Société : Teddy Lwamba accusé de politisation de la SNEL au détriment de sa mission première

 La gestion de la Société nationale d’électricité SNEL suscite de vives critiques au sein de l’opinion publique, dans un contexte marqué par des coupures récurrentes d’électricité dans plusieurs villes du pays.

Le Directeur général Teddy Lwamba est accusé par certains observateurs de politiser la société publique, au détriment de sa mission principale, qui est la production, le transport et la distribution de l’énergie électrique.

Pour une partie de l’opinion, la priorité de la SNEL devrait rester l’amélioration de la desserte en électricité ainsi que la modernisation des infrastructures énergétiques. Toutefois, l’implication présumée de l’entreprise dans certaines activités liées au débat politique national, notamment autour du changement de la Constitution, suscite des interrogations.

Des voix critiques dénoncent également la participation supposée de certains agents de la SNEL à des manifestations de soutien à cette initiative. Elles estiment que les entreprises publiques devraient observer une stricte neutralité politique et se concentrer exclusivement sur leurs missions de service public.
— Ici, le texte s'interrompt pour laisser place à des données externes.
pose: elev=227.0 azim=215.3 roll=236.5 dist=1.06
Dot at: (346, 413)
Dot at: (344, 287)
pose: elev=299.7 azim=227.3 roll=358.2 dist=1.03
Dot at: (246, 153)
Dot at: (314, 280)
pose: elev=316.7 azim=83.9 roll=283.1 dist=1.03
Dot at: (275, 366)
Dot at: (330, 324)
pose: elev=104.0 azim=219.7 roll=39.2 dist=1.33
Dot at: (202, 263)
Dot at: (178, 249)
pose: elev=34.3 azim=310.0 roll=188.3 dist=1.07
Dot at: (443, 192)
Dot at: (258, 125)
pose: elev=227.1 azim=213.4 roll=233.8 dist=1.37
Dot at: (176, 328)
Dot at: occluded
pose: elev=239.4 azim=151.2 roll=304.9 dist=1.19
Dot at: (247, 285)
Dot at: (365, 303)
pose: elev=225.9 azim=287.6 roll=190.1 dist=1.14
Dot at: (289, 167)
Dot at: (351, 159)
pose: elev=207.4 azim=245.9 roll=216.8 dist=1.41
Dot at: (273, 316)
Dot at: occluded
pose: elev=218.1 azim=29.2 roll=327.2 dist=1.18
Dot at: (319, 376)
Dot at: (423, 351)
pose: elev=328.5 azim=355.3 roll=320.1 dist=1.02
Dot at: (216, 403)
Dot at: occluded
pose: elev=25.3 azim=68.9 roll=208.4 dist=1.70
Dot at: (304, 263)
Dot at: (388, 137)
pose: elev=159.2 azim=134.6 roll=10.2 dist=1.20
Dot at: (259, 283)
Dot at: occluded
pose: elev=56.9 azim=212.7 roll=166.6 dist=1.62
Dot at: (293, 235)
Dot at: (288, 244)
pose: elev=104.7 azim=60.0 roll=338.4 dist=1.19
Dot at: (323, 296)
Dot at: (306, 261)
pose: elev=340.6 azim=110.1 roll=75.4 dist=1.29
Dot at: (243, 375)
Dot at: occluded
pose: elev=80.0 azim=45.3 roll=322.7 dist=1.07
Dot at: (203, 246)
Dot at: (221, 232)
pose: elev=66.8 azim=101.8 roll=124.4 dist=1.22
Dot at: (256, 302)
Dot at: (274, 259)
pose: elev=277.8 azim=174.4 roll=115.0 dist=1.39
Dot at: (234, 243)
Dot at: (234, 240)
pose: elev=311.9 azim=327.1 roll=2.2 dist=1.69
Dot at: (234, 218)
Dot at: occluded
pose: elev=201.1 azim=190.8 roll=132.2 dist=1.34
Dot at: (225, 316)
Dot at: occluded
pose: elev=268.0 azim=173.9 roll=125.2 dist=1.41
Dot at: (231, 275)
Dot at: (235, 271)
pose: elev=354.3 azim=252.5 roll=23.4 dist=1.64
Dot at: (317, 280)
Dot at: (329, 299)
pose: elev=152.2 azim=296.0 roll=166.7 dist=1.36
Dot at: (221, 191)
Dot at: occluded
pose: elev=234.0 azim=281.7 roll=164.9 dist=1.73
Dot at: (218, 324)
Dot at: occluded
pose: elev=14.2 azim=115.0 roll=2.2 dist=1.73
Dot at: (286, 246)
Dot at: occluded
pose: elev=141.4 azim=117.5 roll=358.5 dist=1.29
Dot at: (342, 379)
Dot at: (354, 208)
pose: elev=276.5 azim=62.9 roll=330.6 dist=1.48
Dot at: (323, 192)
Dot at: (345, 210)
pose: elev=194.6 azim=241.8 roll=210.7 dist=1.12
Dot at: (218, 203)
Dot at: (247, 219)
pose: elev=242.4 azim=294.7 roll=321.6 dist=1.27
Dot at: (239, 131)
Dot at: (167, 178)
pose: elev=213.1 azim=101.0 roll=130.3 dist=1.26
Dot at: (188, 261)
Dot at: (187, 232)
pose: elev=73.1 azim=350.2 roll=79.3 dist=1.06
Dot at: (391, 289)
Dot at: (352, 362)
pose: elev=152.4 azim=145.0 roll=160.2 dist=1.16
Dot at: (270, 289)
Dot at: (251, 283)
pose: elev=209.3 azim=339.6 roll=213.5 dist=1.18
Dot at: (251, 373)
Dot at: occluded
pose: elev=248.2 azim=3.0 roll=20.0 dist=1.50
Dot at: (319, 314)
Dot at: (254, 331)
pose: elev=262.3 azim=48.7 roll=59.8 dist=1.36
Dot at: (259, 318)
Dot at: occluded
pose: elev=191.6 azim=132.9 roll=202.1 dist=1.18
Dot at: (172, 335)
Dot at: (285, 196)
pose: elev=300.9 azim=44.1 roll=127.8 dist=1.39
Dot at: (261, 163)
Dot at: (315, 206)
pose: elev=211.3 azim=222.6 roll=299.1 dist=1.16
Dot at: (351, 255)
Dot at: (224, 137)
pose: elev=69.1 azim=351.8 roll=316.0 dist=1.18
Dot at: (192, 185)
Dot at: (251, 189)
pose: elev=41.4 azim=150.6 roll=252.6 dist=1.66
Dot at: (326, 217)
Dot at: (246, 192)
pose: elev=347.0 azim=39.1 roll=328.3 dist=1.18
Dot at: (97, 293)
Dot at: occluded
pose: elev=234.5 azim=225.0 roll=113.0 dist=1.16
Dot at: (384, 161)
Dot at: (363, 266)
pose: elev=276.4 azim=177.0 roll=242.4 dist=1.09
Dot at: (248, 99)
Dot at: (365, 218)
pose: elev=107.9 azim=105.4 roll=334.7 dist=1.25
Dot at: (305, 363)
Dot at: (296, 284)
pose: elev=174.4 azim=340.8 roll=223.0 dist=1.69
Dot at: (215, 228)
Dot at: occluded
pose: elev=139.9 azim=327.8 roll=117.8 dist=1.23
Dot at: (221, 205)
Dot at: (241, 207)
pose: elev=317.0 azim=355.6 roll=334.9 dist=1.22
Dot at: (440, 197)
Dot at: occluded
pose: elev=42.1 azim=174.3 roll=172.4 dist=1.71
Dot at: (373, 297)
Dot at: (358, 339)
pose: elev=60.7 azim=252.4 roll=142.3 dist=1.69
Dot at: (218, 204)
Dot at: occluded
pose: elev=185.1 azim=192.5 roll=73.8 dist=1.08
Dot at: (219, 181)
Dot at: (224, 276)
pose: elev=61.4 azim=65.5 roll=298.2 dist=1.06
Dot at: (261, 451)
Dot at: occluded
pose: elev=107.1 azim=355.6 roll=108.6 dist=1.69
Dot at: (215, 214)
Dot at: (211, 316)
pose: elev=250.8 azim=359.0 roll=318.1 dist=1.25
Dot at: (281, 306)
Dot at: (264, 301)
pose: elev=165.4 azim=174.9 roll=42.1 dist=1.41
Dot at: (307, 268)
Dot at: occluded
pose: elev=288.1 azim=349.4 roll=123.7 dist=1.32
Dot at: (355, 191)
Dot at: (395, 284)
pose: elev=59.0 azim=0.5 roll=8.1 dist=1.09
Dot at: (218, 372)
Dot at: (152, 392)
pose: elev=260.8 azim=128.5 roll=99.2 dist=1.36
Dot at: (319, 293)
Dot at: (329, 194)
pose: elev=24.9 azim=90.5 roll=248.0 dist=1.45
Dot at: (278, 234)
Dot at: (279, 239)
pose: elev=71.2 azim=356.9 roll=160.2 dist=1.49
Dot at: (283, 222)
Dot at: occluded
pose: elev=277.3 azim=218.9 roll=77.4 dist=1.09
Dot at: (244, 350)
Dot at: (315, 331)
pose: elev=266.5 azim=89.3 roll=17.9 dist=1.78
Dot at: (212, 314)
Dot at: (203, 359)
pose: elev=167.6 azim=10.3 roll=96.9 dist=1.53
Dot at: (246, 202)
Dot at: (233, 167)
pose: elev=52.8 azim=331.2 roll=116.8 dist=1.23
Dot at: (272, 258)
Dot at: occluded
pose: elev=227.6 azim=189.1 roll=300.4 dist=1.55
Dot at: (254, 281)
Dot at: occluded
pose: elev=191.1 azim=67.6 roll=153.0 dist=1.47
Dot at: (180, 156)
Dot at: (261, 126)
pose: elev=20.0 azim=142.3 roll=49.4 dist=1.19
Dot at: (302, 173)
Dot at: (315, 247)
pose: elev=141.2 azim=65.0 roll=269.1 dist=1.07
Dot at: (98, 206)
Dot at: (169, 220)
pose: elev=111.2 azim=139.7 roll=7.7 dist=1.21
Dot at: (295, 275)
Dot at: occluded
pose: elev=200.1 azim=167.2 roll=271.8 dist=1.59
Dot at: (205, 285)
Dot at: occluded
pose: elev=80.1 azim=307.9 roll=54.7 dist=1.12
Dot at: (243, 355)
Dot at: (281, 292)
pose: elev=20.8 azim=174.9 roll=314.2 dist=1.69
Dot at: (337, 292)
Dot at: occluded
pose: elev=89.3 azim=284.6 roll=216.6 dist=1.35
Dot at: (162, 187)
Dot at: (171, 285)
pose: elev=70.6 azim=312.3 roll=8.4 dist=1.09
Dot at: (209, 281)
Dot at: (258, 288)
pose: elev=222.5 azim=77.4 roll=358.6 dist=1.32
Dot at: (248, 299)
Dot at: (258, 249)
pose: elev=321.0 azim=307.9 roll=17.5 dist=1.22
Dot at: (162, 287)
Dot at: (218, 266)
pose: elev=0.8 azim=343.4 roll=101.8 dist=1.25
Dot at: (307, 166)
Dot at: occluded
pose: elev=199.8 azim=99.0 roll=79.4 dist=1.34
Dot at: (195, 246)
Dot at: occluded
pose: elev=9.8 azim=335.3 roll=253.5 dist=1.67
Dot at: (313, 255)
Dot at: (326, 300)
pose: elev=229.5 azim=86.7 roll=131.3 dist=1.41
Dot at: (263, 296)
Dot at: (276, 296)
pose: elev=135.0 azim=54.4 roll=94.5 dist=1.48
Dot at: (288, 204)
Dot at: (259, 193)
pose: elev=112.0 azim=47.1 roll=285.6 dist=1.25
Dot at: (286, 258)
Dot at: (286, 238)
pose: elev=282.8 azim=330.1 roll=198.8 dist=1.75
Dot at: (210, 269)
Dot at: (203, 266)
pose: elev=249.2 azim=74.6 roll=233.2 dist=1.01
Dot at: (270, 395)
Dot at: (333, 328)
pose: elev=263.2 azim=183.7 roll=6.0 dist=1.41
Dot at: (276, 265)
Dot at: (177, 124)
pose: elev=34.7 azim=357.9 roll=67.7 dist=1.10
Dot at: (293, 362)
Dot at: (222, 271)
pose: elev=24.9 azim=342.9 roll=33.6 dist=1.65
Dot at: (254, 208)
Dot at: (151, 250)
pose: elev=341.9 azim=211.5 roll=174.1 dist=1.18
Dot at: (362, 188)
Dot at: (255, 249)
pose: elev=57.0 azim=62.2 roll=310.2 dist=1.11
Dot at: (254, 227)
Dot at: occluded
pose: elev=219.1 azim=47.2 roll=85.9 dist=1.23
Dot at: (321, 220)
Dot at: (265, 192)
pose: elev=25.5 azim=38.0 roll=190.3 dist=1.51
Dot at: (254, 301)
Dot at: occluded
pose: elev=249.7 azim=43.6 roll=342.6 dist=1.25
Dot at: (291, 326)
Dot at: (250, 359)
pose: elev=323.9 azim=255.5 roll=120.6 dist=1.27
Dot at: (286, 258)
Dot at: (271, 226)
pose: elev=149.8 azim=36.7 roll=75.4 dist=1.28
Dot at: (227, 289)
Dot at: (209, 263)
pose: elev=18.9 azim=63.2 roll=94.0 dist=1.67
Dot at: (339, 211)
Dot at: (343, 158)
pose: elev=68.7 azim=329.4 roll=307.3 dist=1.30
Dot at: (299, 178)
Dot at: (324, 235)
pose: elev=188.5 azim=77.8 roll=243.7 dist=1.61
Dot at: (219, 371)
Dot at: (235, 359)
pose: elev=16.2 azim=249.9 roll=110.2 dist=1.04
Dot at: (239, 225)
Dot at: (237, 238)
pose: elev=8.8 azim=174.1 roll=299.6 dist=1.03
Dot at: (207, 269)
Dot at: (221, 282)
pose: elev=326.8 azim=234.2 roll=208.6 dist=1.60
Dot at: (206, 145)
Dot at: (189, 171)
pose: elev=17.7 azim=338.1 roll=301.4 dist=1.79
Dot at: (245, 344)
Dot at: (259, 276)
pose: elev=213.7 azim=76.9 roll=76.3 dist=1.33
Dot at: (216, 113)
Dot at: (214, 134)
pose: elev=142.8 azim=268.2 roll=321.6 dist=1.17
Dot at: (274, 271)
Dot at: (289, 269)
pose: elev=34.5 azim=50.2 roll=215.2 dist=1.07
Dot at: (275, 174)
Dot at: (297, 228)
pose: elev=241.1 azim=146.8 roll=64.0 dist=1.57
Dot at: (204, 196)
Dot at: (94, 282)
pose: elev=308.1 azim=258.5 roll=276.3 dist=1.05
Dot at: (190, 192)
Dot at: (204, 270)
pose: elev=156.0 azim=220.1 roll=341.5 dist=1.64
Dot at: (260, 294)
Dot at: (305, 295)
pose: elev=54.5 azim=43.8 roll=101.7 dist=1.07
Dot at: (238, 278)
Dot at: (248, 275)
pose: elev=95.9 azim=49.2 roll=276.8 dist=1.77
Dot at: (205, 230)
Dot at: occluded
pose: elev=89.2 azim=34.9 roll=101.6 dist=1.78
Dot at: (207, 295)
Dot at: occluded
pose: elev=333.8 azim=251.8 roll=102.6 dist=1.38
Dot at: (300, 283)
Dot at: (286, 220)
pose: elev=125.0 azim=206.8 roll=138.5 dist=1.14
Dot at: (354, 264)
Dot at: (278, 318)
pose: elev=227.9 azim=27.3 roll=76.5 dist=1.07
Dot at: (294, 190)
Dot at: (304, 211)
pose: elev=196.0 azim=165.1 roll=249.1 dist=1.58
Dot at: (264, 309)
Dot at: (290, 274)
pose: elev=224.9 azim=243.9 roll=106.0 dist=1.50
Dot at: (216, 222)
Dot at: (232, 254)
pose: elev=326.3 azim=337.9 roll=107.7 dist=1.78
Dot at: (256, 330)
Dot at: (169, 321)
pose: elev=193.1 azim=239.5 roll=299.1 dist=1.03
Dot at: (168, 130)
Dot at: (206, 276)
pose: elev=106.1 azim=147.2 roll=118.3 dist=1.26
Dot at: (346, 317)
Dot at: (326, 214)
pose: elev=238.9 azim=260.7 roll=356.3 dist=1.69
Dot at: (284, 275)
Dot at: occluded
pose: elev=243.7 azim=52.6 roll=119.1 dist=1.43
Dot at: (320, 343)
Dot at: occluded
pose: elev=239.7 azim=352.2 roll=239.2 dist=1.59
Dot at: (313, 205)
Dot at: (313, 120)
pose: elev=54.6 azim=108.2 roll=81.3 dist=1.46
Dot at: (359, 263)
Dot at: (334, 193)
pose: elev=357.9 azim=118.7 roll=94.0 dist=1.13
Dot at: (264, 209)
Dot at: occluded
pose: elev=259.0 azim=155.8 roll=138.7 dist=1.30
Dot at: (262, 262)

Dans plusieurs milieux, l’on considère par ailleurs que les ressources de l’entreprise devraient être prioritairement orientées vers la résolution des difficultés des abonnés, confrontés à des interruptions fréquentes de fourniture électrique. Certains observateurs parlent d’un décalage entre les préoccupations quotidiennes des citoyens et les actions de la direction de la société.

Une partie de l’opinion estime enfin que les alertes sur la gouvernance de la SNEL, exprimées depuis plusieurs mois, trouvent aujourd’hui un écho particulier. Elle appelle à un recentrage de l’entreprise sur ses objectifs fondamentaux : garantir un accès régulier, fiable et équitable à l’électricité pour les ménages, les entreprises et les services publics.

Dans ce contexte, plusieurs citoyens affirment donner raison au Président du Conseil d’administration, Luc Badibanga, qui aurait à plusieurs reprises attiré l’attention sur ce qu’il considère comme des insuffisances dans la gestion de l’entreprise. Pour cette partie de l’opinion, les préoccupations soulevées par le PCA trouvent aujourd’hui un écho particulier au regard des difficultés que continue de traverser la société publique.

Face à ces préoccupations, plusieurs acteurs invitent les autorités de tutelle à renforcer les mécanismes de contrôle, de transparence et de bonne gouvernance au sein de la SNEL, afin d’assurer une gestion plus efficace des ressources et une meilleure réponse aux attentes des usagers.

Pour cette partie de l’opinion, la performance de la SNEL dépendra avant tout de sa capacité à se recentrer sur sa mission de service public, dans un pays où l’accès à l’électricité demeure un enjeu majeur du développement économique et social.